This past weekend, I got to see a couple of my closest friends get married. It was a beautiful day with a beautiful ceremony and though it sounds cheap and cliche, you could see love. You really could. I felt it the entire time I was around it.
I’m not a poster child for love. In fact, most people would say that I suck at it. I don’t know why I suck at it, but I do. I don’t feel like I suck — I’m good at “words of affirmation” and “quality time” and even “acts of service.” All of those things that make people feel warm, fuzzy and, well, loved.
But for the majority of my life, I haven’t been able to get it right. Except for now. Knock on wood. Things are going really great right now and I’m about as happy as I’ve ever been in my entire life, but knowing me, I can take things from zero to SUCK in about 4.3 seconds.
Anyway, my friend Erinn came down for the wedding and as we were sitting there talking at the reception, I had this revelation. And epiphany, maybe. We got to talking about a party in 1999 and about a guy, who, at the time, I was so in love with it hurt. I was convinced that I had actually met the mythical “one.” The one I’d grow old with.
Then she said something that jogged the memory — at this party, he was trying to talk to me about something (granted, through a heavy haze of alcohol). I walked away from him. In the middle of his sentence.
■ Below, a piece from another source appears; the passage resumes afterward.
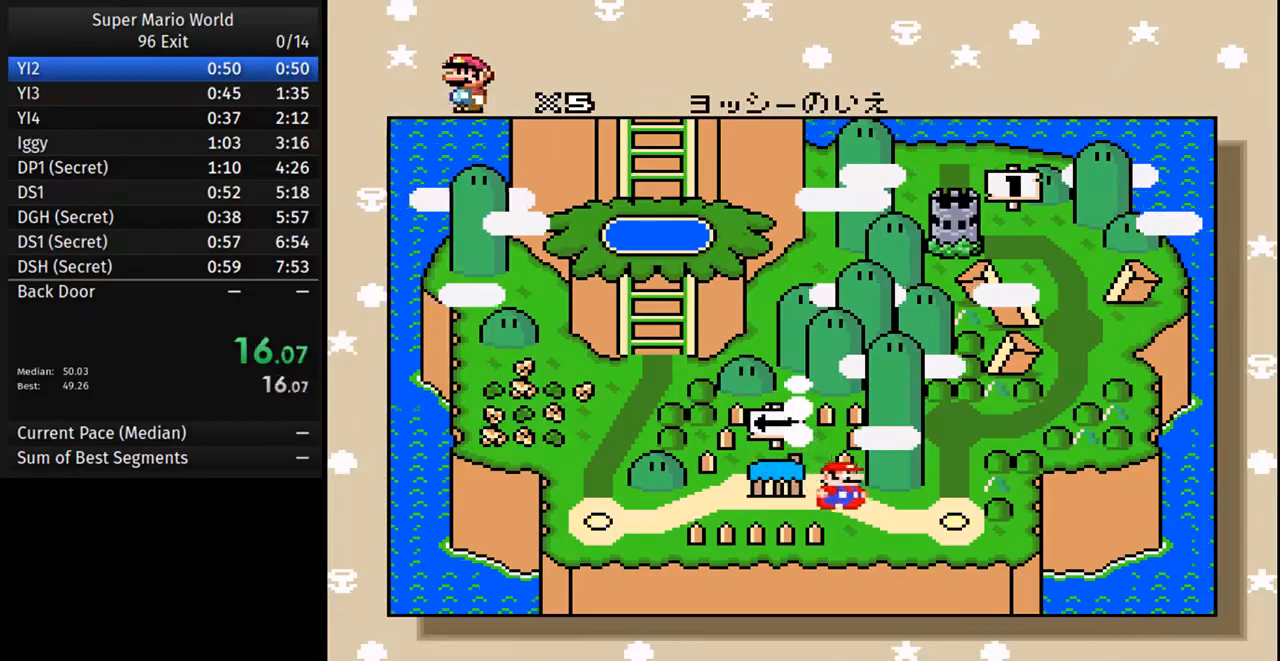
{"buttons": [], "events": [[17, "A", "down"], [83, "A", "up"], [150, "B", "down"], [233, "A", "down"], [233, "B", "up"], [350, "A", "up"], [350, "B", "down"], [400, "A", "down"], [450, "B", "up"], [483, "A", "up"]]}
He put his fist through a fence.
I could name for you at least 20 times during my marriage (which, well, we all know how that one turned out …) that I walked away. I thought back to a few weeks ago when B and I had a total blowout over something that started out totally stupid and derailed from there. He was trying to talk to me. I walked away from him. He didn’t react well to that. I didn’t respond well to his reaction … and repeat.
It all could have been avoided if I hadn’t walked away. If I would have just stayed there and listened. Not heard what was being said, but actually listened.
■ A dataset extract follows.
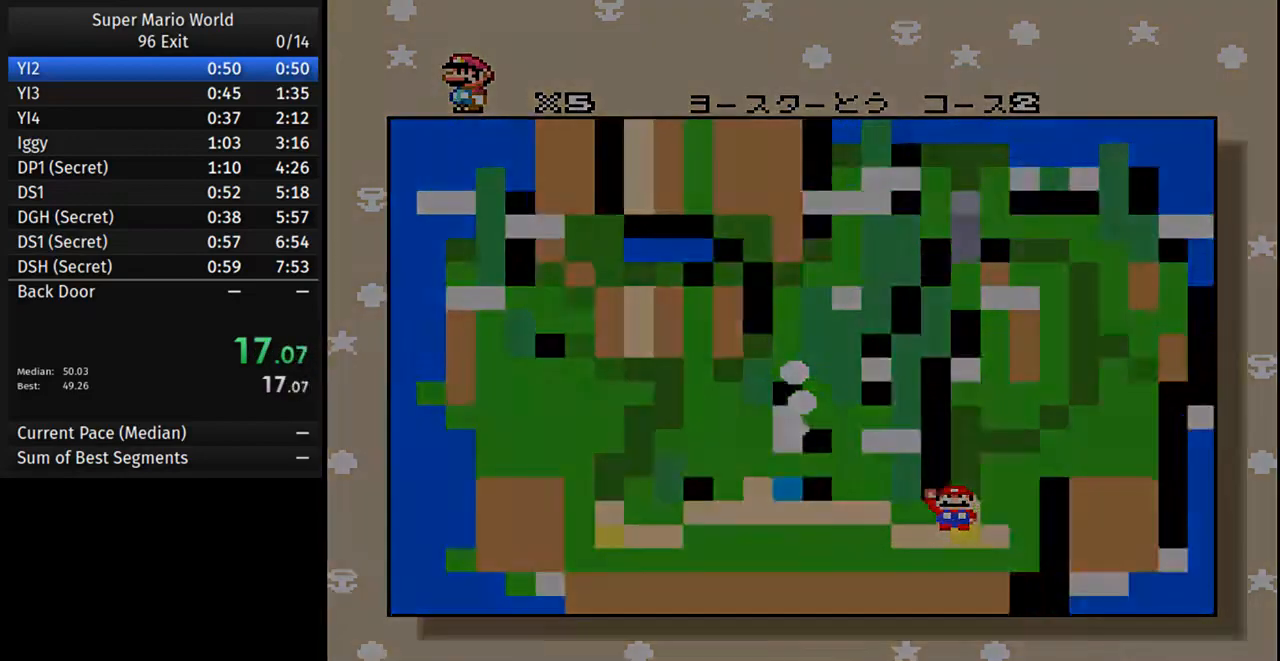
{"buttons": ["Y", "DPAD_RIGHT"], "events": [[300, "DPAD_RIGHT", "down"], [333, "Y", "down"]]}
Am I afraid of conflict? Maybe a little. Do I avoid confrontation? At almost any cost. Was I giving into an irrational fear that our relationship would be damaged by having some kind of disagreement? Possibly.
If the past is supposed to be our greatest teacher, I hope I can learn to listen.
It’s not even just about disagreements with the men I pick … I do it to my friends, my family, my co-workers. I feel awful for doing it, too. About 95 percent of the time, it doesn’t even occur to me that I’m not listening. I just zone out. I’m thinking of 20 other things at the same time — how I want to respond, what they’re saying, what could happen if I respond the wrong way, whether I left the curling iron on, whether the Pittsburgh Pirates have a chance of going above .500 this season …
You get the point.
Sometimes, I just don’t listen. Most of the time, I don’t even realize it.
I’m learning though. I found myself this weekend not just hearing the words people were saying, but listening to them, too. When B talked, I didn’t just nod my head and say, “Yeah, I know!” or “You’re right.” I thought carefully about the words he said and responded with actual, real thought. Not just “OK” or “Yes.”
The last thing in the world I would want is to think I take him, or his thoughts and feelings for that matter, for granted. I don’t want anybody I’m close with to feel that way — even my Mom or sister who sometimes, I really don’t listen to. But it’s not because I don’t care. It’s probably because I just saw a midget on the side of the interstate or I was screwing around with my BlackBerry.